Circuit design data
* * * * *

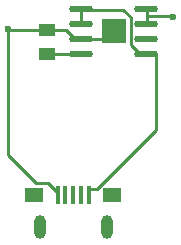
<source format=gbl>
G04 Layer: BottomLayer*
G04 EasyEDA Pro v2.2.25.6, 2024-08-18 10:38:01*
G04 Gerber Generator version 0.3*
G04 Scale: 100 percent, Rotated: No, Reflected: No*
G04 Dimensions in millimeters*
G04 Leading zeros omitted, absolute positions, 3 integers and 5 decimals*
%FSLAX35Y35*%
%MOMM*%
%ADD10R,0.4X1.5*%
%ADD11R,1.5X1.2*%
%ADD12O,1.0X2.0*%
%ADD13O,2.03799X0.57399*%
%ADD14R,2.0X2.0*%
%ADD15R,1.37701X1.13254*%
%ADD16C,0.6*%
%ADD17C,0.6096*%
%ADD18C,0.254*%
G75*


G04 Pad Start*
G54D10*
G01X1536984Y458760D03*
G01X1471986Y458760D03*
G01X1406987Y458760D03*
G01X1341989Y458760D03*
G01X1277015Y458760D03*
G54D11*
G01X1736984Y456246D03*
G01X1076990Y456246D03*
G54D12*
G01X1689486Y181240D03*
G01X1124488Y181240D03*
G54D13*
G01X1471889Y1649500D03*
G01X1471889Y1776500D03*
G01X1471889Y1903500D03*
G01X1471889Y2030500D03*
G01X2025711Y1649500D03*
G01X2025711Y1776500D03*
G01X2025711Y1903500D03*
G01X2025711Y2030500D03*
G54D14*
G01X1748800Y1840000D03*
G54D15*
G01X1187334Y1651453D03*
G01X1187334Y1851453D03*
G04 Pad End*

G04 Via Start*
G54D16*
G01X2255050Y1964198D03*
G01X854056Y1859408D03*
G54D17*
G01X1798787Y1890012D03*
G01X1798787Y1790013D03*
G01X1698787Y1790013D03*
G01X1698787Y1890012D03*
G04 Via End*

G04 Track Start*
G54D18*
G01X2106532Y1647371D02*
G01X2106532Y1002448D01*
G01X1610705Y506620D02*
G01X1539624Y506620D01*
G01X2106532Y1002448D02*
G01X1610705Y506620D01*
G01X1471515Y1904098D02*
G01X1471515Y2017364D01*
G01X1477294Y2023143D01*
G01X855116Y1835810D02*
G01X855116Y796575D01*
G01X1096384Y555307D02*
G01X1196744Y555307D01*
G01X1273025Y479026D01*
G01X1273025Y478255D01*
G01X855116Y796575D02*
G01X1096384Y555307D01*
G01X855116Y1835810D02*
G01X848856Y1842071D01*
G01X860991Y1852473D02*
G01X1187498Y1852473D01*
G01X854056Y1859408D02*
G01X860991Y1852473D01*
G01X1467325Y1644505D02*
G01X1460391Y1651440D01*
G01X2030621Y1903110D02*
G01X2028310Y1905422D01*
G01X2026865Y1649851D02*
G01X1971388Y1649851D01*
G01X1895107Y1726132D01*
G01X1895107Y1960755D01*
G01X1830383Y2025478D01*
G01X1485962Y2025478D01*
G01X1482495Y2028945D01*
G01X2251992Y1967256D02*
G01X2255050Y1964198D01*
G01X1460391Y1651440D02*
G01X1193325Y1651440D01*
G01X1421534Y1775108D02*
G01X1641628Y1775108D01*
G01X1460391Y1651440D02*
G01X1536591Y1651440D01*
G01X2028310Y1905422D02*
G01X2028310Y2033713D01*
G01X2029443Y1967256D02*
G01X2251992Y1967256D01*
G01X1188702Y1852545D02*
G01X1344097Y1852545D01*
G01X1421534Y1775108D01*
G04 Track End*

M02*


</source>
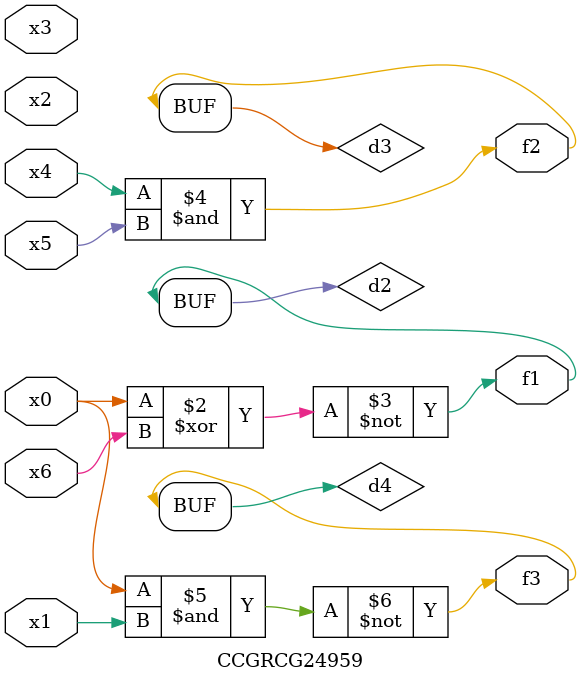
<source format=v>
module CCGRCG24959(
	input x0, x1, x2, x3, x4, x5, x6,
	output f1, f2, f3
);

	wire d1, d2, d3, d4;

	nor (d1, x0);
	xnor (d2, x0, x6);
	and (d3, x4, x5);
	nand (d4, x0, x1);
	assign f1 = d2;
	assign f2 = d3;
	assign f3 = d4;
endmodule

</source>
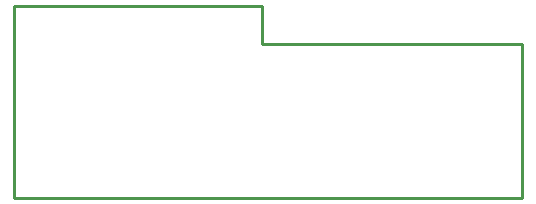
<source format=gko>
G04 Layer_Color=16711935*
%FSLAX43Y43*%
%MOMM*%
G71*
G01*
G75*
%ADD22C,0.254*%
D22*
X0Y16250D02*
X21000D01*
Y13000D02*
Y16250D01*
Y13000D02*
X43000D01*
Y0D02*
Y13000D01*
X0Y0D02*
X43000D01*
X0D02*
Y16250D01*
M02*

</source>
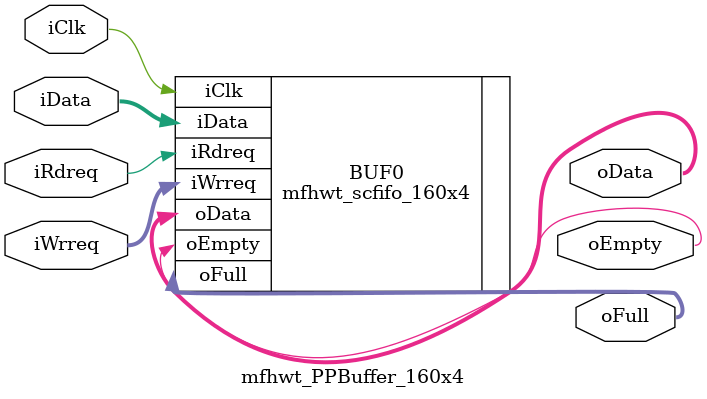
<source format=v>
module mfhwt_PPBuffer_160x4 (
								//Input
								input				iClk,
								input				iRdreq,
								input		[3:0]	iWrreq,
								input		[15:0]	iData,
								//Output
								output		[3:0]	oFull,
								output				oEmpty,
								output		[63:0]	oData
							);

mfhwt_scfifo_160x4	BUF0 	(
								.iClk				(iClk),
								.iWrreq				(iWrreq),
								.iRdreq				(iRdreq),
								.iData				(iData),
								.oFull				(oFull),
								.oEmpty				(oEmpty),
								.oData				(oData)
							);

endmodule

</source>
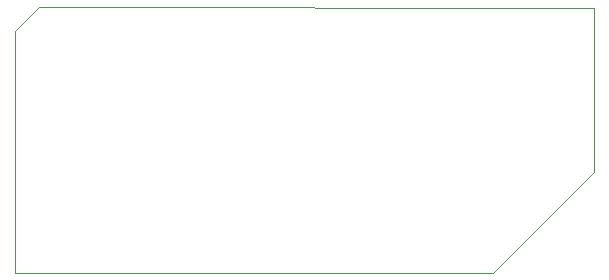
<source format=gbr>
%TF.GenerationSoftware,KiCad,Pcbnew,8.0.0*%
%TF.CreationDate,2024-03-06T21:08:29+04:00*%
%TF.ProjectId,gbc-cm4-aio-flex,6762632d-636d-4342-9d61-696f2d666c65,rev?*%
%TF.SameCoordinates,Original*%
%TF.FileFunction,Profile,NP*%
%FSLAX46Y46*%
G04 Gerber Fmt 4.6, Leading zero omitted, Abs format (unit mm)*
G04 Created by KiCad (PCBNEW 8.0.0) date 2024-03-06 21:08:29*
%MOMM*%
%LPD*%
G01*
G04 APERTURE LIST*
%TA.AperFunction,Profile*%
%ADD10C,0.100000*%
%TD*%
G04 APERTURE END LIST*
D10*
X169550000Y-114560000D02*
X169500000Y-128500000D01*
X161000000Y-137000000D01*
X120500000Y-137000000D01*
X120500000Y-116500000D01*
X122500000Y-114500000D01*
X169550000Y-114560000D01*
M02*

</source>
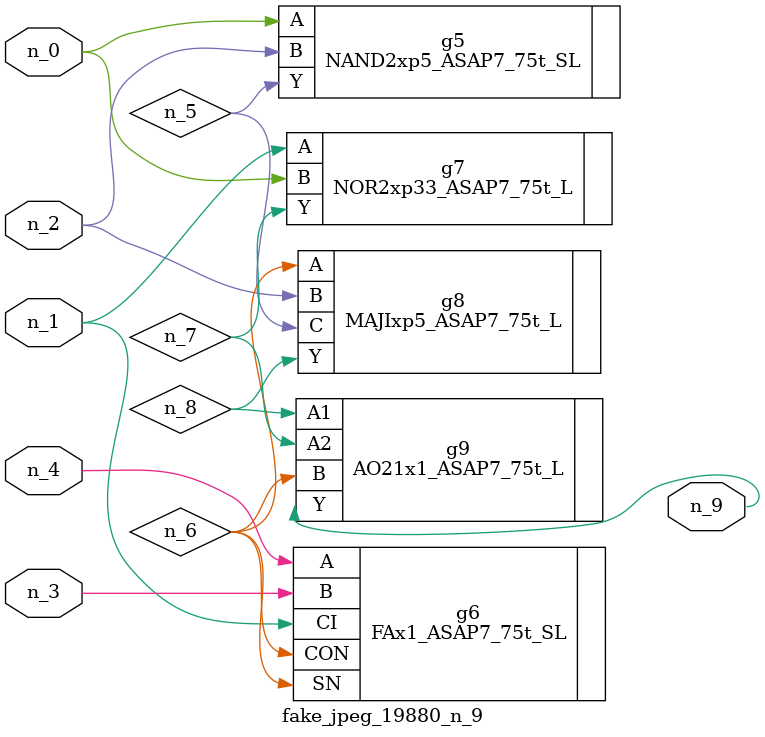
<source format=v>
module fake_jpeg_19880_n_9 (n_3, n_2, n_1, n_0, n_4, n_9);

input n_3;
input n_2;
input n_1;
input n_0;
input n_4;

output n_9;

wire n_8;
wire n_6;
wire n_5;
wire n_7;

NAND2xp5_ASAP7_75t_SL g5 ( 
.A(n_0),
.B(n_2),
.Y(n_5)
);

FAx1_ASAP7_75t_SL g6 ( 
.A(n_4),
.B(n_3),
.CI(n_1),
.CON(n_6),
.SN(n_6)
);

NOR2xp33_ASAP7_75t_L g7 ( 
.A(n_1),
.B(n_0),
.Y(n_7)
);

MAJIxp5_ASAP7_75t_L g8 ( 
.A(n_6),
.B(n_2),
.C(n_5),
.Y(n_8)
);

AO21x1_ASAP7_75t_L g9 ( 
.A1(n_8),
.A2(n_7),
.B(n_6),
.Y(n_9)
);


endmodule
</source>
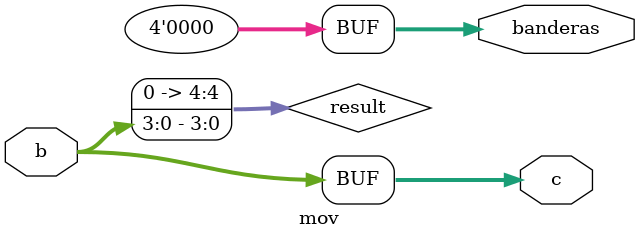
<source format=sv>
module mov #(parameter n = 4) ( input [n-1:0] b, output [n-1:0] c, output [3:0] banderas);
	
	logic [n:0] result;
	
	assign result = b;
	
	assign banderas[3] = 0; 
	assign banderas[2] = 0; 
	assign banderas[1] = 0; 		
	assign banderas[0] = 0;			
	
	assign c = result;	
		
endmodule
</source>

* * * * *

Note each line above that contains "Profile" and copy it out.

%TF.FileFunction,Profile,NP*%
%TA.AperFunction,Profile*%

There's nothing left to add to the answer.